Sufficient coverage was achieved across all 67 clones, enabling the identification of mutations in each clone. The amplicon coverage varied from 313 fold to 6591 fold, with a mean coverage of 2455 fold (Additional file 1: Figure S2). Over 95% of clones were covered between 1/5th and 5 times the mean coverage indicating that our sequencing coverage was fairly uniform and that equalization of the individual PCR products was not required.
We visualized the data using Integrated Genomics Viewer (IGV) version 2.3.34 and annotated the mutations by visual inspection. Sequencing errors could easily be distinguished from real indels by the fact that they show an extreme strand bias and typically occur in the same position in multiple samples [18, 19] (Figure 3). Bona fide mutations generally map in roughly equal proportions to both strands (Figure 3B).
As has been reported previously, the incidence of CRISPR-Cas9 induced mutations was very high (65 out of 67 clones showing some form of genetic insult) and all mutations were located close to the targeted sequence [7] (Figure 3A). Our technique allowed us to distinguish heterozygous mutants from homozygous mutants, as well as identify samples that contained more than two different types of mutations indicating a mixed clone. Overall we identified 10 homozygous mutants, 27 compound heterozygotes, 4 heterozygotes, 2 wildtypes, and 21 clones that showed more than two different alleles (3 clones could not be mapped).
We suspect that the mixed clones are likely the result of sorting multiple cells into a single well during the FACS process or ongoing pCas9 activity after cell division, resulting in different mutations in each daughter cell.

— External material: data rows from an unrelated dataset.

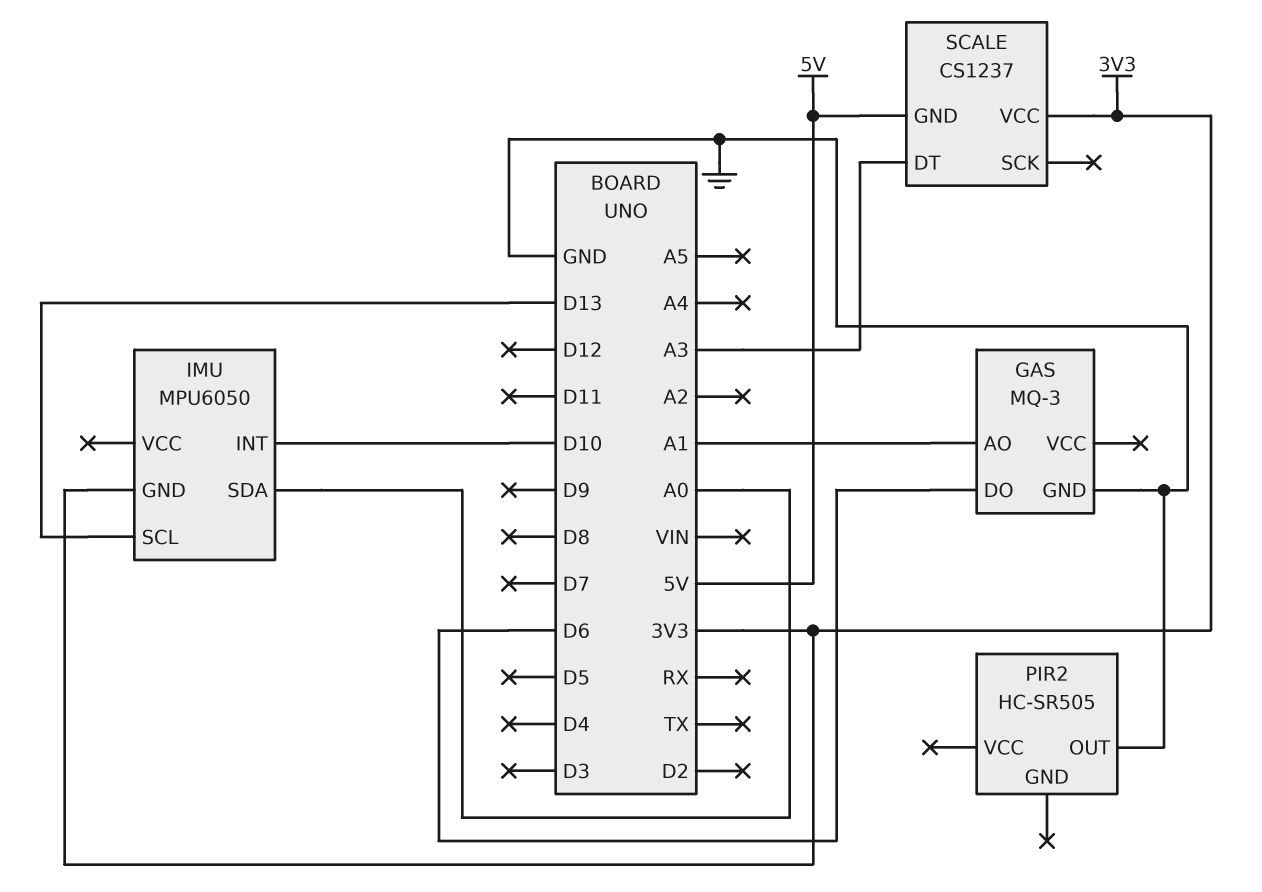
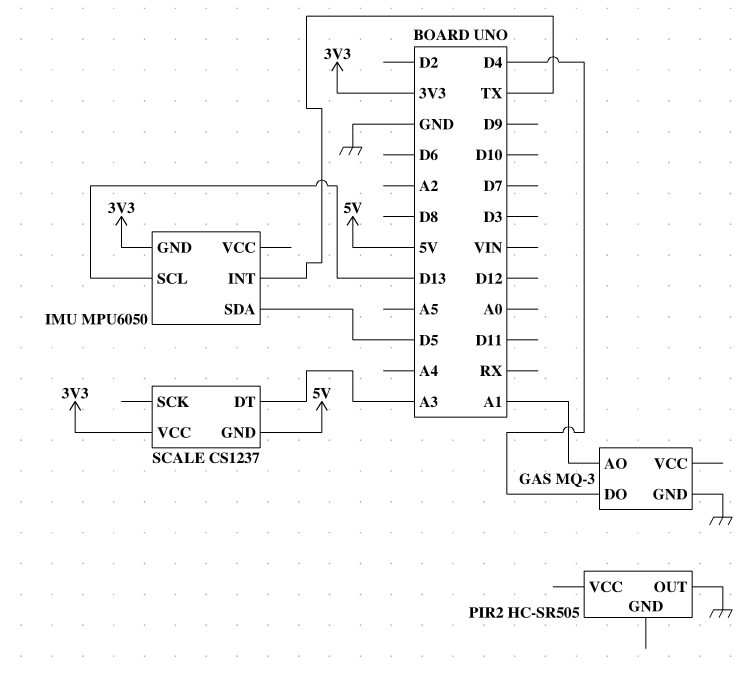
GAS pin DO: D6 -> D4
IMU pin INT: D10 -> TX
IMU pin SDA: A0 -> D5

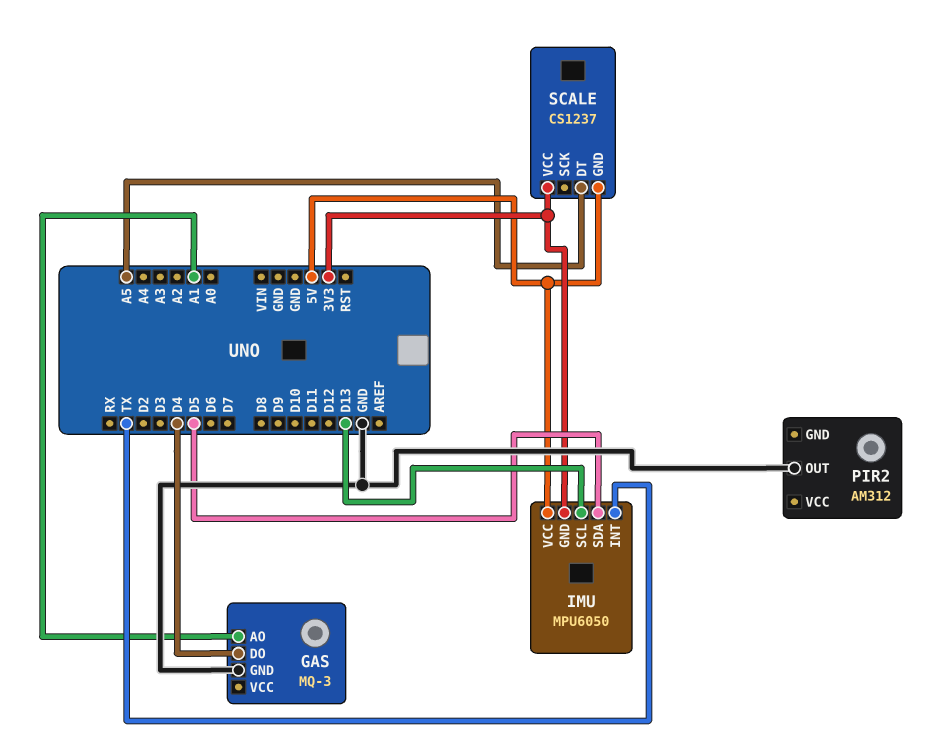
IMU pin VCC: none -> 5V
PIR2: HC-SR505 -> AM312
SCALE pin DT: A3 -> A5

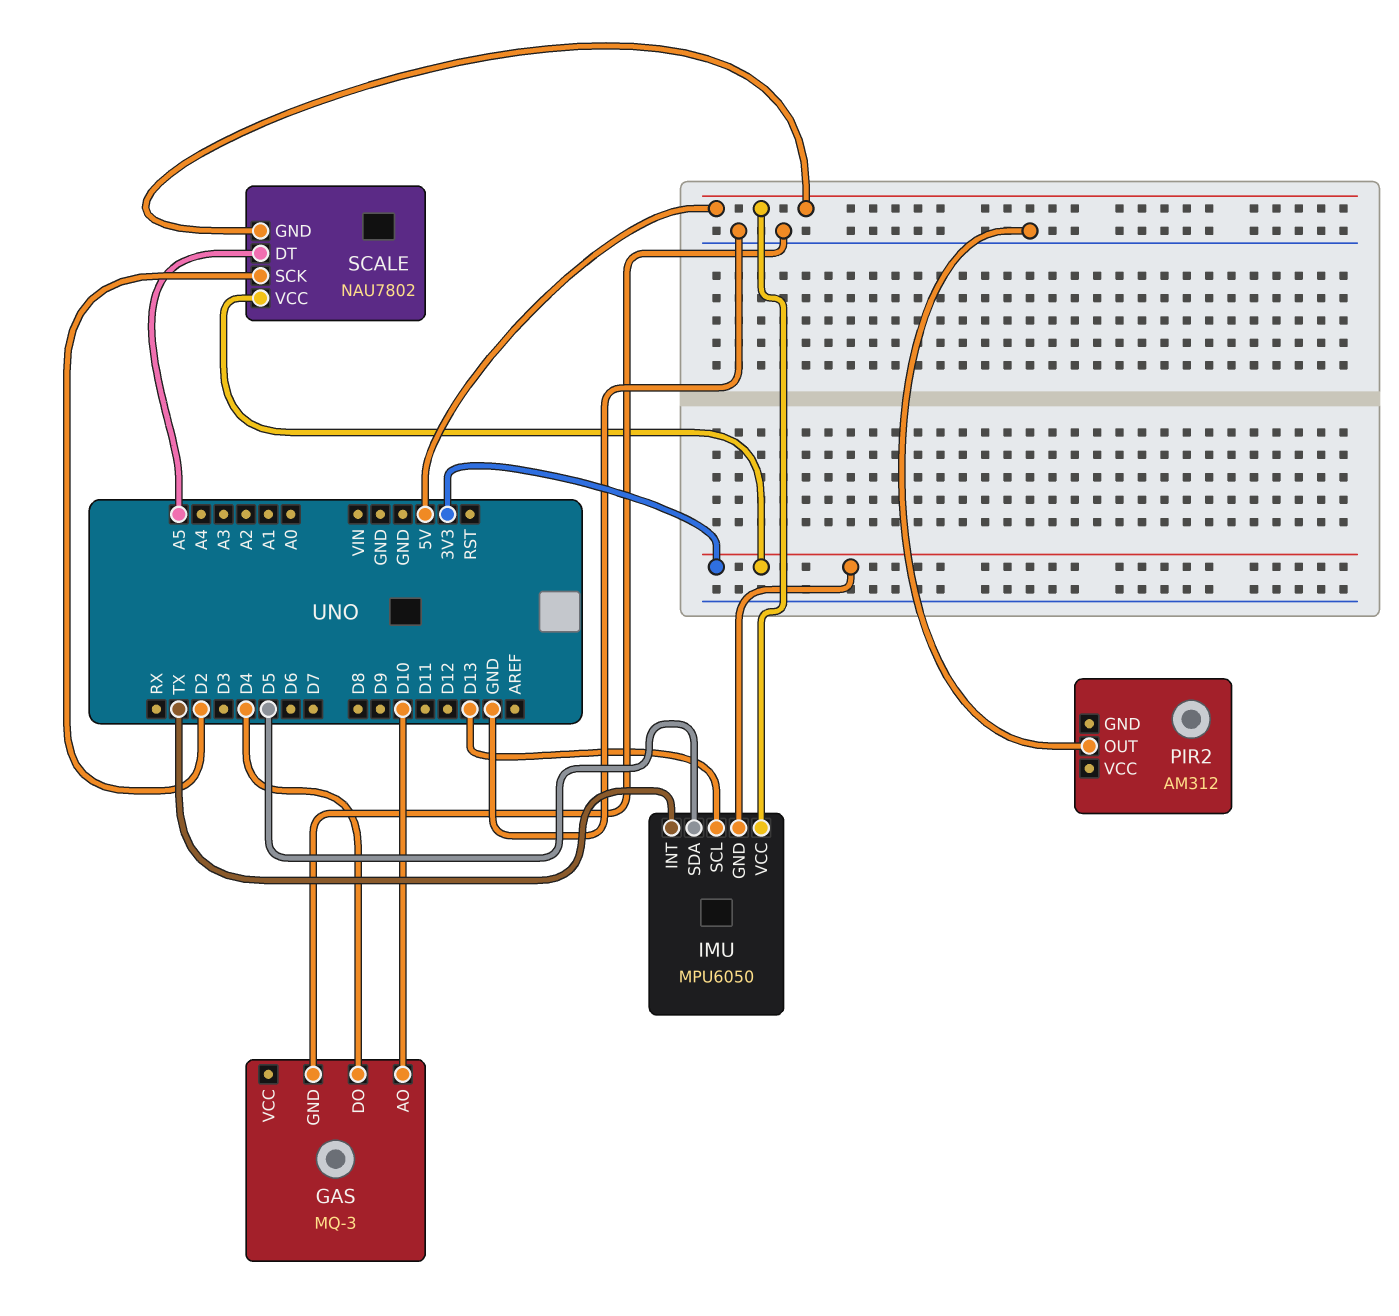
GAS pin AO: A1 -> D10
SCALE: CS1237 -> NAU7802
SCALE pin SCK: none -> D2

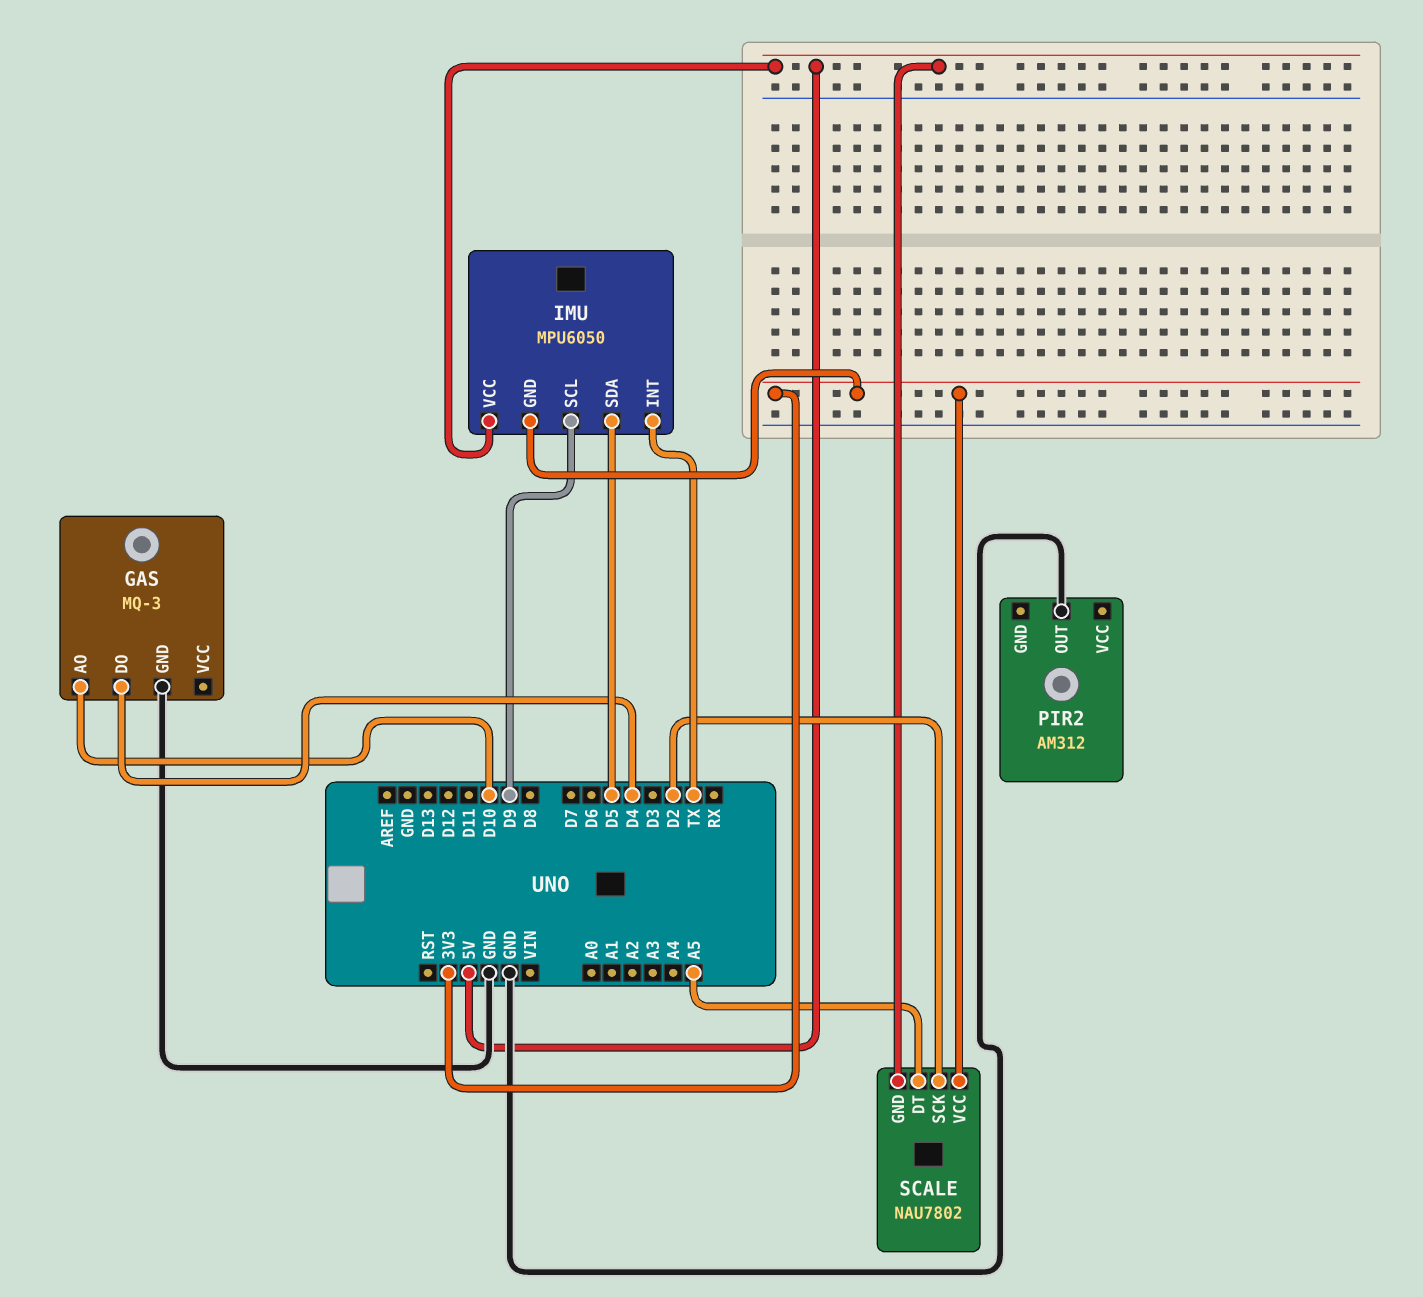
IMU pin SCL: D13 -> D9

Importantly, using our screening method, we were able to identify the presence of mixed clones, which could be missed when screening using plasmid-cloning and Sanger sequencing. Establishing the integrity of the derived clones is essential for downstream analysis, especially when the desired result is the complete disruption of the targeted gene. Once identified, mixed clones can either be avoided in subsequent functional assays, or clonally isolated by serial dilution.